Terdapat empat karakteristik pemimpin transformasional:
·
Kharisma: memberikan visi dan rasa atas misi,
menanamkan kebanggaan, meraih penghormatan dan kepercayaan.
·
Inspirasi: mengkomunikasikan harapan tinggi,
menggunakan symbol untuk memfokuskan pada usaha, menggambarkan maksud penting
secara sederhana.
·
Stimulasi intelektual: mendorong intelegensia,
rasionalitas, dan pemecahan masalah secara hati-hati.
·
Pertimbangan individual: memberikan perhatian
pribadi, melayani karyawan secara pribadi, melatih dan menasehati.

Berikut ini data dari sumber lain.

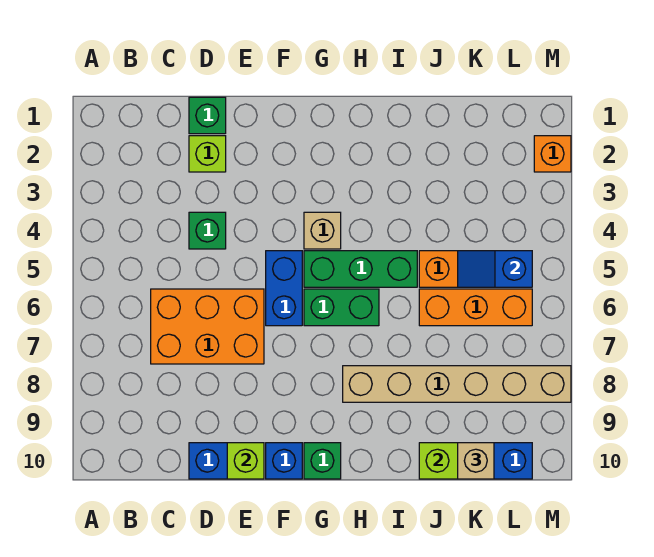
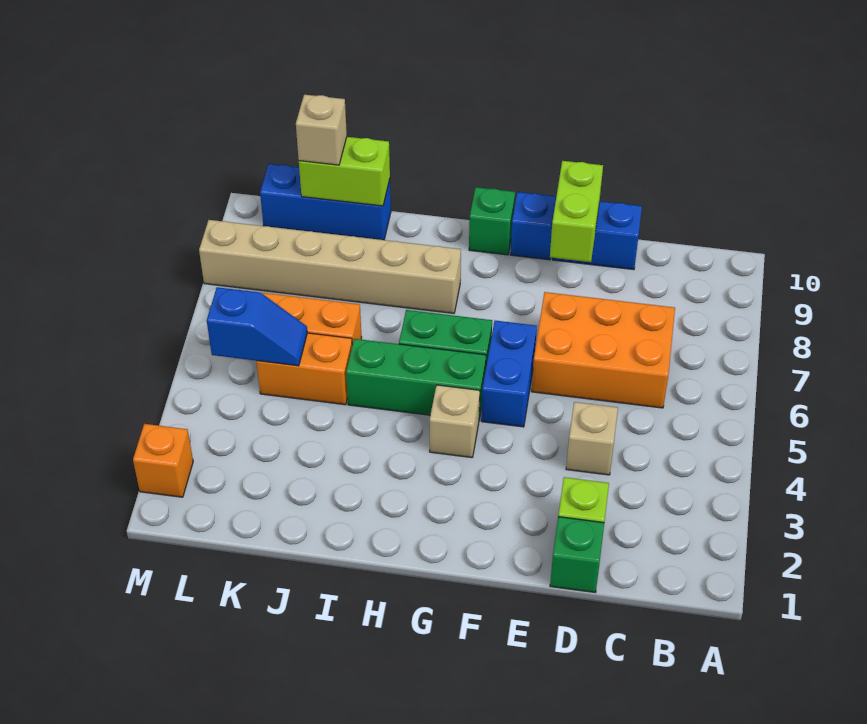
green 1x1 brick [189,212,226,249] -> tan 1x1 brick [566,402,618,475]
lime 1x1 brick [227,443,264,479] -> lime 1x2 brick [550,161,603,262]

4. Gaya kepemimpinan visioner
Kemampuan menciptakan dan mengartikulasikan
visi yang realistis, kredibel, dan menarik mengenai masa depan organisasi atau
unit organisasi yang tengah tumbuh dan membaik dibanding saat ini. Visi ini
jika diseleksi dan diimplementasikan secara tepat, mempunyai kekuatan besar
sehingga bisa mengakibatkan terjadinya lompatan awal ke masa depan dengan
membangkitkan keterampilan, bakat, dan sumber daya untuk mewujudkannya.
Perilaku Pemimpin.
Perilaku seorang pemimpin ketika
memimpin anak buah akan memperoleh tanggapan atau reaksi dapat berupa sikap
atau perilaku bawahan. Reaksi perilaku itu tidak saja gerakan badan, tetapi
termasuk ucapan, sepak terjang sebagai reaksi pengikut terhadap kepemimpinan
seorang pemimpin. Tanggapan itu dapat bersifat terang-terangan atau tersembunyi
dengan berbagai bentuk.
·
Nama-nama
tokoh yang berhasil memimpin dan bidang usahanya
1.
Chairul
Tanjung dan PBSI.
Nama Chairul Tanjung bagi anda
mungkin sosok ekonom ternama sekaligus konglomerat Indonesia yang memiliki
berbagai bidang usaha, mulai dari Carrefour, TransCorp hingga Perbankan yang
mempekerjakan ratusan ribu karyawan di seluruh Indonesia. Ketika saya sendiri
membaca biografi beliau yang berjudul “Chairul Tanjung si Anak Singkong”,
bulutangkis masuk salah satu bab yang penting dalam kehidupannya.Tepatnya di
bab 28 yang berjudul Piala Thomas Terakhir bagi Indonesia, diceritakanlah awal
karir organisasi Chairul Tanjung (populer dengan nama CT) dalam Bulutangkis
Indonesia. Di buku itu, Indra Kartasasmita yang saat itu menjadi Pengurus KONI
Pusat mendatangi CT untuk mengajaknya mencalonkan diri dalam Munas PBSI di
Jakarta.
2.
Alim
Markus dan Maspion.
Maspion dan Alim Markus adalah dua
nama yang tak terpisahkan. Orang kini mengenal Maspion sebagai salah satu
kelompok usaha besar asal Jawa Timur, yang tak hanya berkutat di industri
peralatan rumah tanga, namun juga menjamah perbankan, real estat, hingga
properti. Sedangkan Alim Markus adalah nahkoda dibalik semua kisah sukses itu.
Pria berperawakan sedang ini rela mengorbankan pendidikan dan masa kecilnya
saat mulai berkiprah di dunia bisnis.
3.
Putera
Sampoerna dan PT. HM SAMPOERNA.
Putera Sampoerna, pengusaha Indonesia
kelahiran Schidam, Belanda, 13 Oktober 1947. Dia generasi ketiga dari keluarga
Sampoerna di Indonesia. Adalah kakeknya Liem Seeng Tee yang mendirikan
perusahaan rokok Sampoerna. Putera merupakan presiden direktur ketiga
perusahaan rokok PT. HM Sampoerna itu. Dia menggantikan ayahnya Aga Sampoerna.